TEXTO DE ESTUDO —
Naqueles e nestes casos, é do senso comum, que a autoridade policial, não deve proceder á detenção ou apreensão dos bens, sem que proceda a uma revista ou busca (na pessoa ou nas coisas que detém consigo) de modo a comprovar que não tem coisas ou bens com que possa obviar (e impedir) a detenção em execução. Trata-se de medidas de prevenção e de segurança policiais, e de carácter urgente, de modo a evitar actos de fuga ou de violência, através de objectos que detêm ou a que podem ter acesso.
Como se refere no texto do ac. STJ de 04/01/2004 in www.dgsi.pt/jstj proc. 05P767, Juiz Cons. Pereira Madeira “Estes procedimentos cautelares, justamente porque o são, não podem prescindir do imediatismo da decisão e da acção, sob pena de a investigação criminal ser relegada ainda mais para o rol das inutilidades. … A diligência tinha de ser, como foi, efectuada de imediato, o que a lei permite e o bom senso sempre exigiria”, ou então, parafraseando o mesmo acórdão, que pensar, se fosse permitido ao arguido deslocar-se ao seu veiculo (não inspeccionado) e sabedor da arma / granada que ali detinha, a usava para fugir ou para a fazer explodir no posto da GNR?

Registos de uma fonte de dados
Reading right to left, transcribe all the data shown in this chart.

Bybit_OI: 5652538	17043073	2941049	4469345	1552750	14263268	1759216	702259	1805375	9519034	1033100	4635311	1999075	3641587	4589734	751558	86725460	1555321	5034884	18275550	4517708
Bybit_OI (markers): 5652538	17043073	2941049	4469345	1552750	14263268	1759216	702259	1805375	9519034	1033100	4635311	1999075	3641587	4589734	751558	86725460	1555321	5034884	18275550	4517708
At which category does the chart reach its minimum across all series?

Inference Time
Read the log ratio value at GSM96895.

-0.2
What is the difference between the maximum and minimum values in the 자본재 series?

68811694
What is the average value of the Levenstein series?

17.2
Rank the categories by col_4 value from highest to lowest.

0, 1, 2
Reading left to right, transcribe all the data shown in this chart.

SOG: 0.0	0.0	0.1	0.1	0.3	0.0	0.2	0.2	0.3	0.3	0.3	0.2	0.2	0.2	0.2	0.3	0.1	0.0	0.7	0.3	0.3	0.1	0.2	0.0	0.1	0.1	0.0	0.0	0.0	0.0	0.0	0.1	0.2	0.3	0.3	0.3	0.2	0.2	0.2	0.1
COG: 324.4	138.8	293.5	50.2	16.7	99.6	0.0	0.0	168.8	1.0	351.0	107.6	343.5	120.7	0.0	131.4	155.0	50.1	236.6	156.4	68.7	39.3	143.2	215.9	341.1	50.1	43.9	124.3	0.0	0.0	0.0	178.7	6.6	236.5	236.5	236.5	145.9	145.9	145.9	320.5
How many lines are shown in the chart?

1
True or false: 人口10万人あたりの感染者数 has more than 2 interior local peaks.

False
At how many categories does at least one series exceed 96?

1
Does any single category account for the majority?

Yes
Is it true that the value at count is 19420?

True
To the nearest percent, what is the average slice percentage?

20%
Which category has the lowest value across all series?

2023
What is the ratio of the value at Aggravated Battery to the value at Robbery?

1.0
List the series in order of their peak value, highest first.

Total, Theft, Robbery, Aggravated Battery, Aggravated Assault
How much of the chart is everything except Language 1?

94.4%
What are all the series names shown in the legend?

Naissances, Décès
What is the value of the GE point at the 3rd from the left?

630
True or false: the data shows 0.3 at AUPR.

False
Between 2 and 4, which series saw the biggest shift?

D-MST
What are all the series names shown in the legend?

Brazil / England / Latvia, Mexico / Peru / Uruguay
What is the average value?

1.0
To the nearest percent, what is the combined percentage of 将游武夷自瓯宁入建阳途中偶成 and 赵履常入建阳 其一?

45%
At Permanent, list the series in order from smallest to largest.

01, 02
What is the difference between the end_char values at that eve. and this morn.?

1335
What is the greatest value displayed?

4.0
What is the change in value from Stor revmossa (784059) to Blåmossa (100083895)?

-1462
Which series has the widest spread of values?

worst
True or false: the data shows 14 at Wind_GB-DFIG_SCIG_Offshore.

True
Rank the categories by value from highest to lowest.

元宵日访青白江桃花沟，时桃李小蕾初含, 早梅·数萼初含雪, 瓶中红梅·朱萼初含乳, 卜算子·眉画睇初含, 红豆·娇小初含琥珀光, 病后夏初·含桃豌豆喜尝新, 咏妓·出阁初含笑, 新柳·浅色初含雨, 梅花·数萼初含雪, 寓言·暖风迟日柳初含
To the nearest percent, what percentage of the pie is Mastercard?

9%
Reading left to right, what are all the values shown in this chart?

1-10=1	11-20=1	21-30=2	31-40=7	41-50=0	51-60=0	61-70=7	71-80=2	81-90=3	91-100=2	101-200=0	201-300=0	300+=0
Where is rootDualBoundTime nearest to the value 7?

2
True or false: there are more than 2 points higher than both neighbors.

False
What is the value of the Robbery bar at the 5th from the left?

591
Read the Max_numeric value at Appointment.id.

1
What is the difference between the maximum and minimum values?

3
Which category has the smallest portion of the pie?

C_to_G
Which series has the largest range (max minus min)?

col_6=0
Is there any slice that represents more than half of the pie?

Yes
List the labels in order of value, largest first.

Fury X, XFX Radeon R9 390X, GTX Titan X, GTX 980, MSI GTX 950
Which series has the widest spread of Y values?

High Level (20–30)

EM QUE CONSISTE —
Devolva, por favor, o trecho do texto de estudo que vai desde "Naqueles e nestes" até "podem ter acesso.", inclusive, copiado sem qualquer alteração.

ESPAÇO DA RESPOSTA —
Naqueles e nestes casos, é do senso comum, que a autoridade policial, não deve proceder á detenção ou apreensão dos bens, sem que proceda a uma revista ou busca (na pessoa ou nas coisas que detém consigo) de modo a comprovar que não tem coisas ou bens com que possa obviar (e impedir) a detenção em execução. Trata-se de medidas de prevenção e de segurança policiais, e de carácter urgente, de modo a evitar actos de fuga ou de violência, através de objectos que detêm ou a que podem ter acesso.